LaSalle Investment Management is targeting listed property trusts in Australia after warning the country’s property securities market had been “hard hit” by the turbulence in the credit markets.
The Chicago-based real estate investment firm said in a report, called the Diversification Benefits of Global Property Securities, that despite historically performing more strongly than global equities and bonds, the industry was now experiencing a “huge discount to net asset value.”
Author of the report, Todd Canter, chief executive officer of LaSalle’s securities arm in Asia Pacific, said volatility in the listed property market in Australia – which has dropped 45 percent this year – was presenting real estate investment firms with unique opportunities.

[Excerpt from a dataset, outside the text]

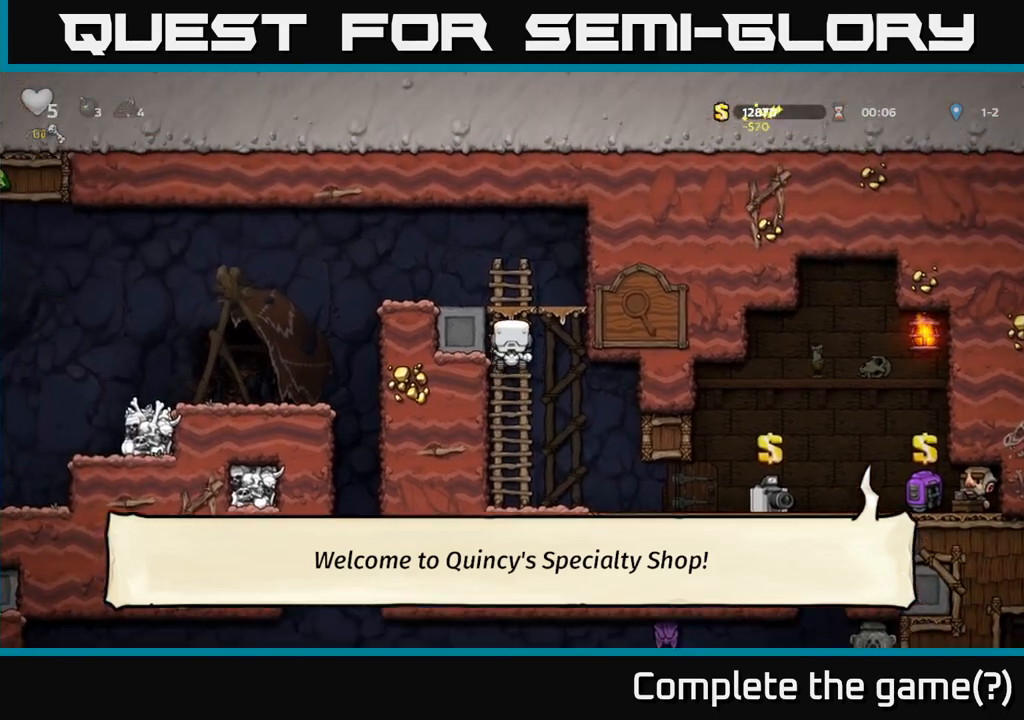
{"dt_ms": 500, "buttons": [], "left_stick": "left", "events": [[67, "A", "down"], [133, "left_stick", "left"], [300, "A", "up"]]}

Teamed with falling values in US and Japanese REITs and the UK listed property sector, Canter went on to say during a media briefing in Sydney that investors had a “unique opportunity to buy some of the world's best real estate companies at incredible discount to net asset value.”
Last week, US senior housing REIT, American Land Lease, became the latest company to announce a strategic review of its operations, including a possible sale of “some or all” of its 7,500 senior housing sites in the US. Australia's Macquarie Group is also soliciting potential buyers for its Singapore-listed trust, Macquarie Prime REIT. The REIT has had a “number of indicative proposals from third parties,” according to the firm.
LaSalle last month closed its fifth real estate vehicle, LaSalle Income & Growth Fund V, on $728 million (€470 million) of equity commitments. With leverage, the firm believes the value-added fund will have a purchasing power of close to $2 billion. It will focus on the US office, apartment, industrial and retail sectors.